Numa tarde de sábado entrou no quarto triste e cabisbaixo, estava passando por uma grande decepção. Havia voltado da rua trazendo uma caixa de bombons de chocolate embrulhada em papel de presente. No domingo daria os bombons à namorada, pois nesse dia ela faria aniversário. Voltou com o presente nas mãos e foi ao quarto desabafar conosco. Ela havia arranjado outro namorado e não quis receber o presente. Comemos os bombons junto com Péricles enquanto filosofávamos a respeito das surpresas que o amor nos oferece a cada instante. Ele, de certa forma, compreendia que a havia trocado pelo trabalho e não podia se queixar muito. Tentaria esquecê-la e procuraria encontrar outra namorada.

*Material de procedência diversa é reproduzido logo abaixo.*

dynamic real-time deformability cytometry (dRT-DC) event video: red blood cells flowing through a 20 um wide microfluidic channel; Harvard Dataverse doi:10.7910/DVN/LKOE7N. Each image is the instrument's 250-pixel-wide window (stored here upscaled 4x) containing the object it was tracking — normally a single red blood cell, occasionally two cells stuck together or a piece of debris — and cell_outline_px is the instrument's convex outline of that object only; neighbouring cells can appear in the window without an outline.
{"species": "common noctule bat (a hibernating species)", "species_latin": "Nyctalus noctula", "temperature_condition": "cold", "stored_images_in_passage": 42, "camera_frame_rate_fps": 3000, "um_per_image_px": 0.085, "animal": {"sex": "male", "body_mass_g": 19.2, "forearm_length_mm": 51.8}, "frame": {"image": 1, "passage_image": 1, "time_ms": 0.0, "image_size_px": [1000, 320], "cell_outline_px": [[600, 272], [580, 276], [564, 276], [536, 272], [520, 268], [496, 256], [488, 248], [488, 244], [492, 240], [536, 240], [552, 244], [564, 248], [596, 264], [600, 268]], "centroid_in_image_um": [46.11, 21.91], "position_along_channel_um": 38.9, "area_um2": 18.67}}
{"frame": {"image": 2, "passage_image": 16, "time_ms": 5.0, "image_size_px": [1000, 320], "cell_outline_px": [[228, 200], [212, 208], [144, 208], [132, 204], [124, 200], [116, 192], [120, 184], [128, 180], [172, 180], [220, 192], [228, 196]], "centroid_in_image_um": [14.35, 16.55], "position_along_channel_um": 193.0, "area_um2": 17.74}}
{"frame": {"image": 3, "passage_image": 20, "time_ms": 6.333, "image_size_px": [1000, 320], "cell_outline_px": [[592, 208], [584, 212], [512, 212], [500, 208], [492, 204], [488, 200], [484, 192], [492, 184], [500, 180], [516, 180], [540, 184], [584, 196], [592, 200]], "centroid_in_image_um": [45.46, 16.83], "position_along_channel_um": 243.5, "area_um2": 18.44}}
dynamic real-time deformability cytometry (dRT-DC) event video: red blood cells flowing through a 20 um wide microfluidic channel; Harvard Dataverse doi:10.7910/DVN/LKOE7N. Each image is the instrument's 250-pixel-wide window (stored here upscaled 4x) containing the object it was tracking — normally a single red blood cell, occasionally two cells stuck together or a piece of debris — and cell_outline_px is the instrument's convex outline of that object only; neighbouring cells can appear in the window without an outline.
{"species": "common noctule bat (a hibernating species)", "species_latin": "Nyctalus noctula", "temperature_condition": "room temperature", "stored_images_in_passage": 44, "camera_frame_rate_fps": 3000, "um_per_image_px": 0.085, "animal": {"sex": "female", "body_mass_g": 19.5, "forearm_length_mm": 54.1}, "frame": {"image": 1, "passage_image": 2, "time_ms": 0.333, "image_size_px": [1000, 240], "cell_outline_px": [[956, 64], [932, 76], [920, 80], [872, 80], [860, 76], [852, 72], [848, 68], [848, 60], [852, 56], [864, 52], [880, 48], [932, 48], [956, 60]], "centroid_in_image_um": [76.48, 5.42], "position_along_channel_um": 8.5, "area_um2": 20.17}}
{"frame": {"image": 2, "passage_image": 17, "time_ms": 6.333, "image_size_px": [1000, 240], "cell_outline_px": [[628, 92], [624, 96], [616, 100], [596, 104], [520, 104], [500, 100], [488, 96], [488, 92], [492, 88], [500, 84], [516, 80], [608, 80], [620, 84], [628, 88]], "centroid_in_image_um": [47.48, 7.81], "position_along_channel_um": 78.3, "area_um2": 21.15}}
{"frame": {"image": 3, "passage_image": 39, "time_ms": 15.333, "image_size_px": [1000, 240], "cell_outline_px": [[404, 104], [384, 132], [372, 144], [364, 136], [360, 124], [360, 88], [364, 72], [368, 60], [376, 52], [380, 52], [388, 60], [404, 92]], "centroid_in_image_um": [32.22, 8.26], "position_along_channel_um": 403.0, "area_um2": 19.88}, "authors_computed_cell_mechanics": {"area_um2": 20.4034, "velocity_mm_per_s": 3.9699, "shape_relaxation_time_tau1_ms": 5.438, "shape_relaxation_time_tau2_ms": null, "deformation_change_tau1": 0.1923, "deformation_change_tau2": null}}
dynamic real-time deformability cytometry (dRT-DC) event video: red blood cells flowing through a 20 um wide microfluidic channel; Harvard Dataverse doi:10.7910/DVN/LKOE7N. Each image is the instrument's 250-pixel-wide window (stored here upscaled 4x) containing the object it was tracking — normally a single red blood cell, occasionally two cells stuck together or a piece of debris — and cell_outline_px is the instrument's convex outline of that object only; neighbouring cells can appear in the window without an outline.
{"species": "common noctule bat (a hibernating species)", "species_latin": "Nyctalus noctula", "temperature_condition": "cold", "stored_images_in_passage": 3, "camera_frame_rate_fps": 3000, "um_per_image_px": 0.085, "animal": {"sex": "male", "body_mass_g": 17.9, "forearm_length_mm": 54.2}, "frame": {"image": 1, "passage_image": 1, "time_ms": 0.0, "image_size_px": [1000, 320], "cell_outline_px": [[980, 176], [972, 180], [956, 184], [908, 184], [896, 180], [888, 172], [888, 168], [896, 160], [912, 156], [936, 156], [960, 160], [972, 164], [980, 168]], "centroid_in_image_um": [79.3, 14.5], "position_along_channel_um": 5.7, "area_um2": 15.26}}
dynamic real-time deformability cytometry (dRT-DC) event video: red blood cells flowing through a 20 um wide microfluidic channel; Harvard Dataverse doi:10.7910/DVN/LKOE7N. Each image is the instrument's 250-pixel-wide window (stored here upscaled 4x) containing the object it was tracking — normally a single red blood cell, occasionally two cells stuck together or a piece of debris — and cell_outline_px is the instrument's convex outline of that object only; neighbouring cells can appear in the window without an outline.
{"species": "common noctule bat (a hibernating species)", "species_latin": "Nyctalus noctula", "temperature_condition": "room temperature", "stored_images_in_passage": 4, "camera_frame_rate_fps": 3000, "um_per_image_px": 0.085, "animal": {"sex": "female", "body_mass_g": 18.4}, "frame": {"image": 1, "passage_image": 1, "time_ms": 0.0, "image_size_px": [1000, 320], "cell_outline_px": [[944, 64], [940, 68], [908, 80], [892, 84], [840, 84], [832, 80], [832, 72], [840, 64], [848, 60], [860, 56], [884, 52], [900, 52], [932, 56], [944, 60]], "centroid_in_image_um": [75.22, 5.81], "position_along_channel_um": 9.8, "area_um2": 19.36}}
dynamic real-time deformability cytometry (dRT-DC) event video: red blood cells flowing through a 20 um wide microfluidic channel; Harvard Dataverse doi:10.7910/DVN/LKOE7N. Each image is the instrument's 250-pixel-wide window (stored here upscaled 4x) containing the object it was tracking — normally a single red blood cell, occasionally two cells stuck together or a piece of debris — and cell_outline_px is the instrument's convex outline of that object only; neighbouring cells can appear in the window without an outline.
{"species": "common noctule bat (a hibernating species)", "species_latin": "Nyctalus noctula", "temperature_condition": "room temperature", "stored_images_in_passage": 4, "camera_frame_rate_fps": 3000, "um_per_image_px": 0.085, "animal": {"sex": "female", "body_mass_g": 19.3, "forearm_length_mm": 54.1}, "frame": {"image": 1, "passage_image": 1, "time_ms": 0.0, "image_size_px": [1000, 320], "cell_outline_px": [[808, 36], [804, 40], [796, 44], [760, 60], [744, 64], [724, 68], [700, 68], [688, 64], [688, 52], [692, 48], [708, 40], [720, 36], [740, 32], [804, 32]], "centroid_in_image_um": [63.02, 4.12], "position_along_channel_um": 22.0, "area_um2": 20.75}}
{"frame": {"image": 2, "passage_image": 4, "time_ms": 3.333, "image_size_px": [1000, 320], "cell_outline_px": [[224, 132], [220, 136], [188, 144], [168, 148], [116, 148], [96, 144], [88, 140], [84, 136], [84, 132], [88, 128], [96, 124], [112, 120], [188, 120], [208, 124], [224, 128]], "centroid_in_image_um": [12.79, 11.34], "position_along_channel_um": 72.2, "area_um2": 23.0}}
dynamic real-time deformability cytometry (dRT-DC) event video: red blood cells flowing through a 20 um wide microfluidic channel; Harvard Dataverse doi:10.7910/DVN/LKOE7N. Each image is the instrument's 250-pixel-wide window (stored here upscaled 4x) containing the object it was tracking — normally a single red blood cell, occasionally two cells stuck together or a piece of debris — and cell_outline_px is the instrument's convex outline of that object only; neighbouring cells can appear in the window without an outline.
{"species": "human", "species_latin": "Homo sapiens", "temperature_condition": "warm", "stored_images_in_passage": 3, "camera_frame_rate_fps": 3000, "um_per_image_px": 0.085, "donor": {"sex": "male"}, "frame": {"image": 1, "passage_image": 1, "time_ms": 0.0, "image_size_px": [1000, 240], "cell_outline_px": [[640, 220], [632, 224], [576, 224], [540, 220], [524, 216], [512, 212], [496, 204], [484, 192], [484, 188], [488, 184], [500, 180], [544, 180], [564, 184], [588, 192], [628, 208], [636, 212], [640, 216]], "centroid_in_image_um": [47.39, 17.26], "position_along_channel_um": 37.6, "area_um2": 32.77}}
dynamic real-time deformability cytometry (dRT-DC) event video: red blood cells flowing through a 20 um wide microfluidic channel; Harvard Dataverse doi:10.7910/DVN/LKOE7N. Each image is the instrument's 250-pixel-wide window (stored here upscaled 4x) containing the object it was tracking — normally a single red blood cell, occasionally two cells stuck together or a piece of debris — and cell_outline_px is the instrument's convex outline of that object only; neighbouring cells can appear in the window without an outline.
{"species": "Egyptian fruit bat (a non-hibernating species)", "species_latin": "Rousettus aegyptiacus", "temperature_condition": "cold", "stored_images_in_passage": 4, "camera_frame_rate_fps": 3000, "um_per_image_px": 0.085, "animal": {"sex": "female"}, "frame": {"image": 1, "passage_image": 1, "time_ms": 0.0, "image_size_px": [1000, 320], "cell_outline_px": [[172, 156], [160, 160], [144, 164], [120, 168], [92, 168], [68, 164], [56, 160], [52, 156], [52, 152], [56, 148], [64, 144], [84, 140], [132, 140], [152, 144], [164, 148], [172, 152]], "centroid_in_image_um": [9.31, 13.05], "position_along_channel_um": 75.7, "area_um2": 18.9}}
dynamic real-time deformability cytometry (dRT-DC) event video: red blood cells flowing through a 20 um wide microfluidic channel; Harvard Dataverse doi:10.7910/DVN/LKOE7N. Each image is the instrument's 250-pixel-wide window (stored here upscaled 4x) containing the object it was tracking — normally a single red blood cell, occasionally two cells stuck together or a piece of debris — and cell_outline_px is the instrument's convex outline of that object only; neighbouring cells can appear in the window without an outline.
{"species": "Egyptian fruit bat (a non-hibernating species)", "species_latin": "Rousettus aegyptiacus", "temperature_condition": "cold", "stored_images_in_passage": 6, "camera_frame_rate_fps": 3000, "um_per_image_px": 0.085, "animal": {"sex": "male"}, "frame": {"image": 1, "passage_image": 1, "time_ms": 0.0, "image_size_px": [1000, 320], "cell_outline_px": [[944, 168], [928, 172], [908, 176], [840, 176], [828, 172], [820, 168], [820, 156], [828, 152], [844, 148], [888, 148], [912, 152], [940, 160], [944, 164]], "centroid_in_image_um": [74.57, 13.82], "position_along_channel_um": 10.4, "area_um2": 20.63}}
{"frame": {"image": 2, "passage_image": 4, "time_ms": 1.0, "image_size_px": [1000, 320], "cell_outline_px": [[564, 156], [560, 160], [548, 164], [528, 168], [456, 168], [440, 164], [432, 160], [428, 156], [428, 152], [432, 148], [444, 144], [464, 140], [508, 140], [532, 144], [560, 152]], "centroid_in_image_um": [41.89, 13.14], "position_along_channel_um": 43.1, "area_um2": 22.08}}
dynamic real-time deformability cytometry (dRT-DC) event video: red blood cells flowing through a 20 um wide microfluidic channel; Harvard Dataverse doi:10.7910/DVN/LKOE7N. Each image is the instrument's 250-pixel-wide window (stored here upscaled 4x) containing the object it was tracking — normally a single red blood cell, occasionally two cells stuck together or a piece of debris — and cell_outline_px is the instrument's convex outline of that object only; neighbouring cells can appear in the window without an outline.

Certa vez anunciou que tinha restabelecido as relações com sua família. Tinha conta bancária, talão de cheques e, além do salário, ganhava boas comissões vendendo livros e revistas para hospitais, clínicas e escolas. Pediu que providenciássemos sua alta para antes do Natal. Iria passá-lo junto com a família e com sua nova namorada, uma colega de trabalho.

No dia em que Péricles saiu, o hospital ficou menos culto e com um colaborador a menos. Voltava de vez em quando para nos visitar e trazer novidades que saiam quentinhas do prelo da "sua" Editora.